A single man gets a taste of parenthood in C’mon C’mon, the new indie drama written and directed by Mike Mills. Joaquin Phoenix stars as Johnny, a radio journalist working in Detroit on a project involving children responding to big questions about life. When his sister, Viv, played by Gaby Hoffmann, has to leave her L.A. home for Oakland to help her estranged husband, she asks Johnny to babysit her nine-year-old son, Jesse. Johnny hasn’t seen either of them in over a year, so he graciously accepts, even though it means putting his work on hold.

Shortly after the happy reunion, Jesse invites Johnny to join in on a game he invented called “Orphan.” Jesse pretends he’s an orphan in need of a home, and Johnny and Viv are supposed to offer him theirs and, in a dark twist that would have Freudian psychologists doing cartwheels, pretend they are parents of deceased children. Johnny, feeling creeped out, asks Jesse why he likes to play such an unsettling game. He never finds out. One of C’mon Cmon’s main themes begins to crystalize when Jesse asks blunt questions all too typical for a child his age, such as “Why are you alone?” which causes Johnny to become equally taciturn.

After Viv’s sojourn gets extended, Johnny’s employers lean on him to complete his radio project, leading to a cross-country jaunt from L.A. to New York to New Orleans with Jesse in tow. The main drama hinges on Johnny and Jesse being stuck together on an unplanned trip fraught with tender highs and stressful lows, while sensitive Johnny struggles with his feelings, good and bad, towards little Jesse. Along the way, Johnny asks his child interviewees questions like “How do you imagine the future?” and “What scares you?” One contemplative boy expresses a fear of not being understood. Jesse tells Johnny that his mom once told him, “Even though we love each other, you’ll never understand everything about me, and I’ll never understand everything about you, and that’s just the way it is.” By moving from subtext to text, C’mon C’mon emphasizes one of its central leitmotifs – our inherent desire, and resulting inability, to truly know those we love.

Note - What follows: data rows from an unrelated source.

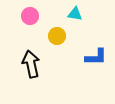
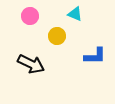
cyan triangle: rotated 14 degrees clockwise
blue L-shape: moved 1 px left, 1 px up
black arrow: rotated 128 degrees clockwise
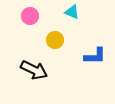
cyan triangle: moved 3 px left, 2 px up
yellow circle: moved 2 px left, 4 px down
black arrow: moved 3 px right, 6 px down
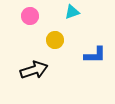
cyan triangle: rotated 42 degrees counterclockwise
blue L-shape: moved 1 px up
black arrow: rotated 44 degrees counterclockwise
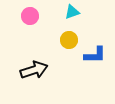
yellow circle: moved 14 px right
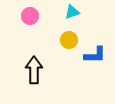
black arrow: rotated 72 degrees counterclockwise
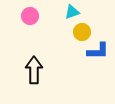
yellow circle: moved 13 px right, 8 px up
blue L-shape: moved 3 px right, 4 px up
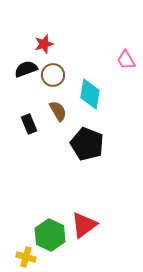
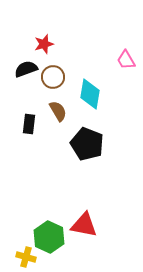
brown circle: moved 2 px down
black rectangle: rotated 30 degrees clockwise
red triangle: rotated 48 degrees clockwise
green hexagon: moved 1 px left, 2 px down
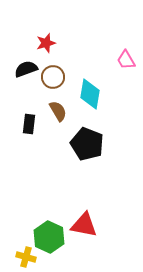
red star: moved 2 px right, 1 px up
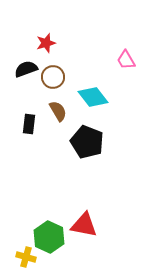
cyan diamond: moved 3 px right, 3 px down; rotated 48 degrees counterclockwise
black pentagon: moved 2 px up
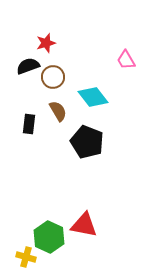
black semicircle: moved 2 px right, 3 px up
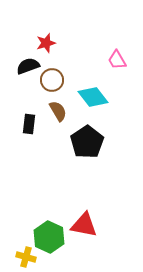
pink trapezoid: moved 9 px left
brown circle: moved 1 px left, 3 px down
black pentagon: rotated 16 degrees clockwise
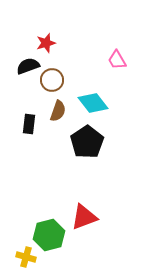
cyan diamond: moved 6 px down
brown semicircle: rotated 50 degrees clockwise
red triangle: moved 8 px up; rotated 32 degrees counterclockwise
green hexagon: moved 2 px up; rotated 20 degrees clockwise
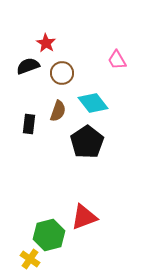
red star: rotated 24 degrees counterclockwise
brown circle: moved 10 px right, 7 px up
yellow cross: moved 4 px right, 2 px down; rotated 18 degrees clockwise
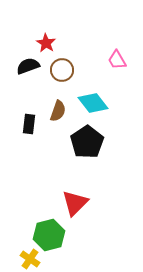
brown circle: moved 3 px up
red triangle: moved 9 px left, 14 px up; rotated 24 degrees counterclockwise
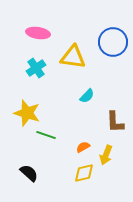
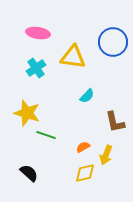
brown L-shape: rotated 10 degrees counterclockwise
yellow diamond: moved 1 px right
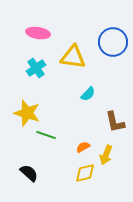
cyan semicircle: moved 1 px right, 2 px up
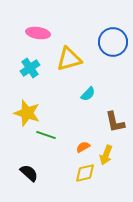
yellow triangle: moved 4 px left, 2 px down; rotated 24 degrees counterclockwise
cyan cross: moved 6 px left
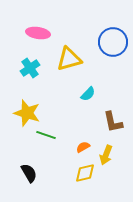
brown L-shape: moved 2 px left
black semicircle: rotated 18 degrees clockwise
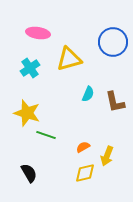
cyan semicircle: rotated 21 degrees counterclockwise
brown L-shape: moved 2 px right, 20 px up
yellow arrow: moved 1 px right, 1 px down
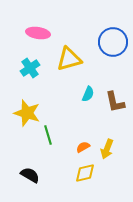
green line: moved 2 px right; rotated 54 degrees clockwise
yellow arrow: moved 7 px up
black semicircle: moved 1 px right, 2 px down; rotated 30 degrees counterclockwise
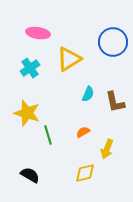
yellow triangle: rotated 16 degrees counterclockwise
orange semicircle: moved 15 px up
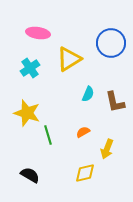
blue circle: moved 2 px left, 1 px down
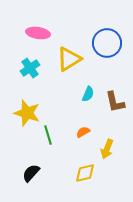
blue circle: moved 4 px left
black semicircle: moved 1 px right, 2 px up; rotated 78 degrees counterclockwise
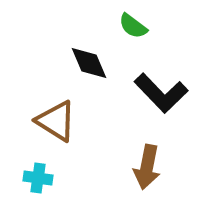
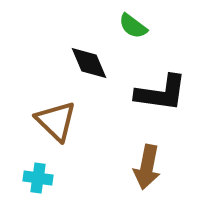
black L-shape: rotated 38 degrees counterclockwise
brown triangle: rotated 12 degrees clockwise
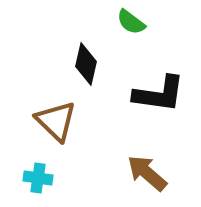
green semicircle: moved 2 px left, 4 px up
black diamond: moved 3 px left, 1 px down; rotated 36 degrees clockwise
black L-shape: moved 2 px left, 1 px down
brown arrow: moved 6 px down; rotated 120 degrees clockwise
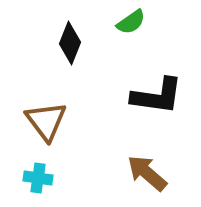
green semicircle: rotated 72 degrees counterclockwise
black diamond: moved 16 px left, 21 px up; rotated 9 degrees clockwise
black L-shape: moved 2 px left, 2 px down
brown triangle: moved 10 px left; rotated 9 degrees clockwise
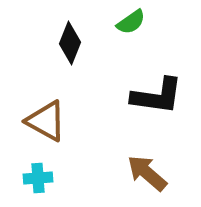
brown triangle: rotated 24 degrees counterclockwise
cyan cross: rotated 12 degrees counterclockwise
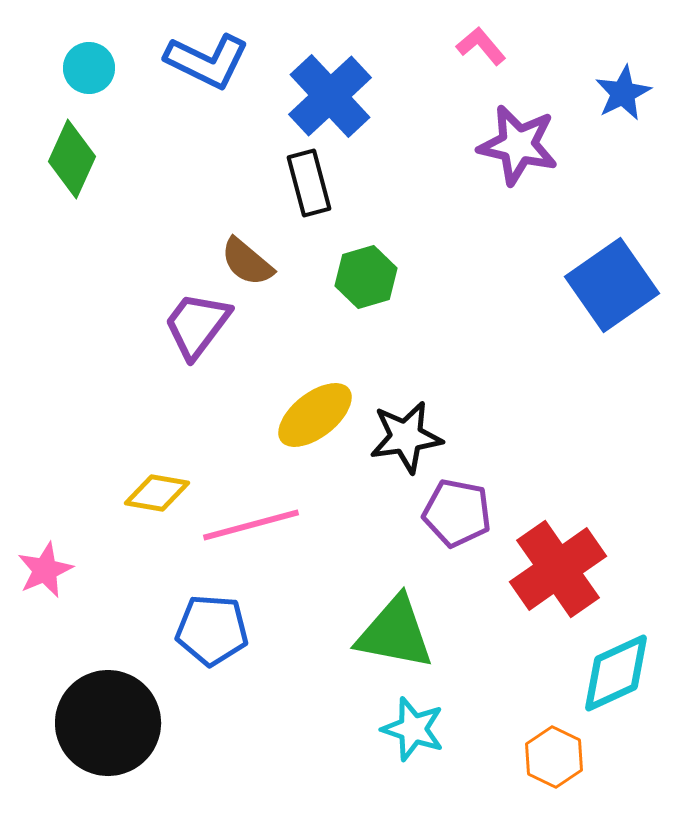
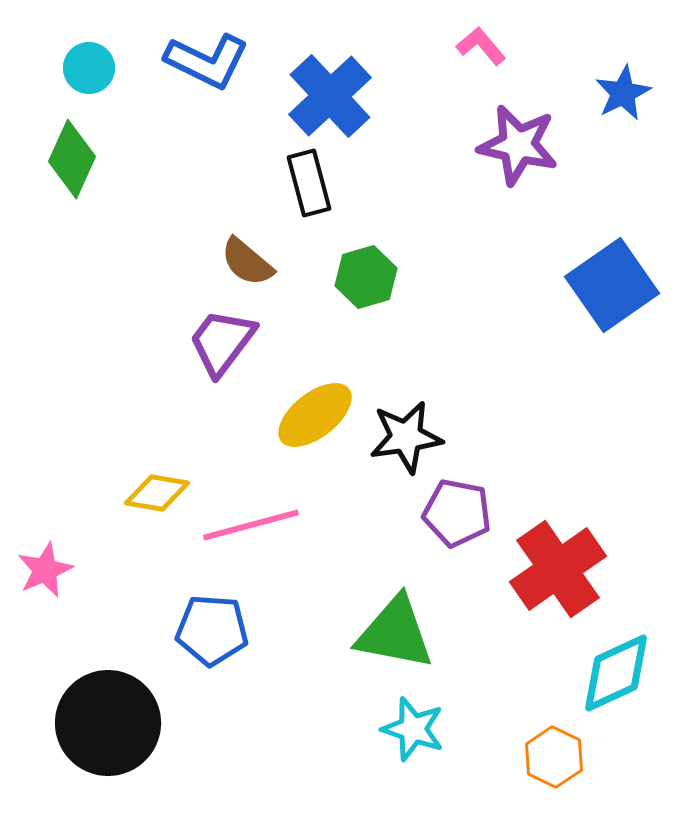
purple trapezoid: moved 25 px right, 17 px down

C’mon C’mon is shot in crisp, black & white cinematography, which raises the question, “Why?” Kenneth Branagh’s latest film, Belfast, uses black & white not unlike The Wizard of Oz. Wes Anderson forgoes color in a section of The French Dispatch to deliver a sly nod to France’s nouvelle vague. And Joel Coen’s use of black & white in his upcoming film, The Tragedy of Macbeth, follows in the footsteps of the great German expressionists by manipulating light and shadow to convey the ineffable. Aside from the retro aesthetic inherent in every modern-day black & white film, there is no obvious reason for C’mon C’mon to be shot that way; compared to other contemporary releases, eschewing color feels more pretentious than artistic.

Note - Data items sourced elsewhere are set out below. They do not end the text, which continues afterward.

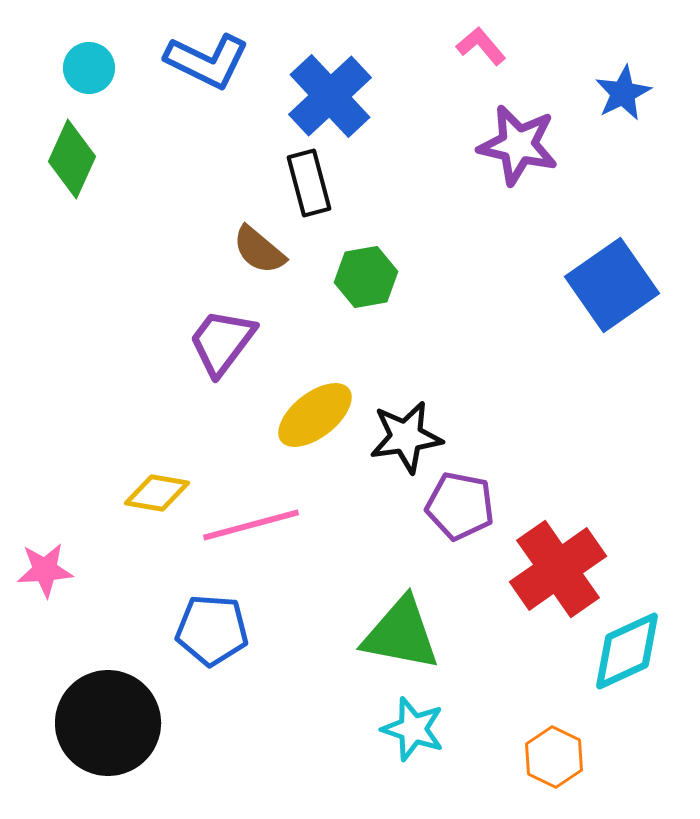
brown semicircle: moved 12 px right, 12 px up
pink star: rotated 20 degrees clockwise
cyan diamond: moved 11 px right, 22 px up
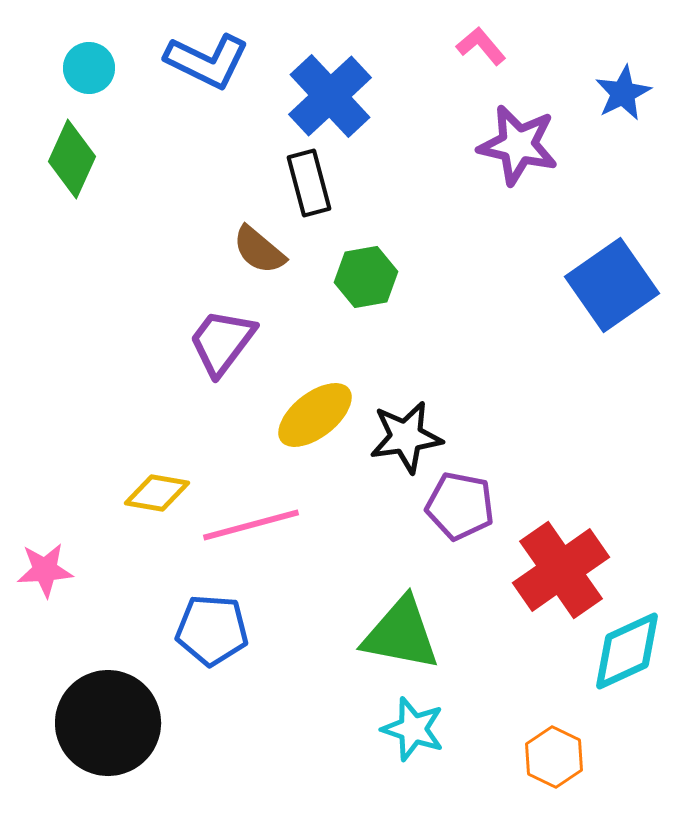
red cross: moved 3 px right, 1 px down
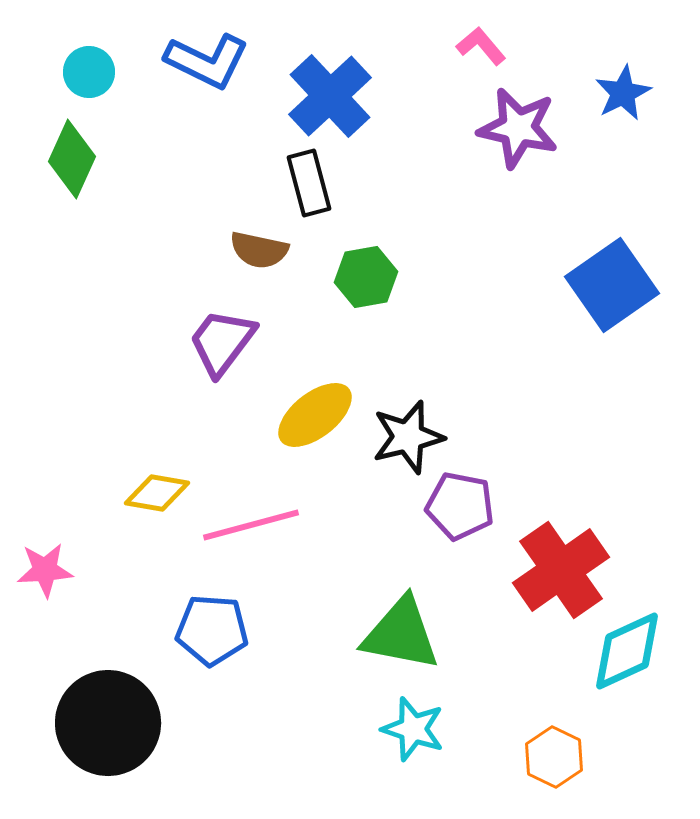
cyan circle: moved 4 px down
purple star: moved 17 px up
brown semicircle: rotated 28 degrees counterclockwise
black star: moved 2 px right; rotated 6 degrees counterclockwise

Adults without offspring might appreciate C’mon C’mon for its authentic sampling of childcare challenges. It’s harder to gauge how parents will respond. They may feel validated by the day-to-day hard work on display, or just shrug it off with a “been there, done that.” It’s to C’mon C’mon’s credit that it creates such a strong sense of verisimilitude that by the end of the film we feel like we have been the ones tasked with babysitting.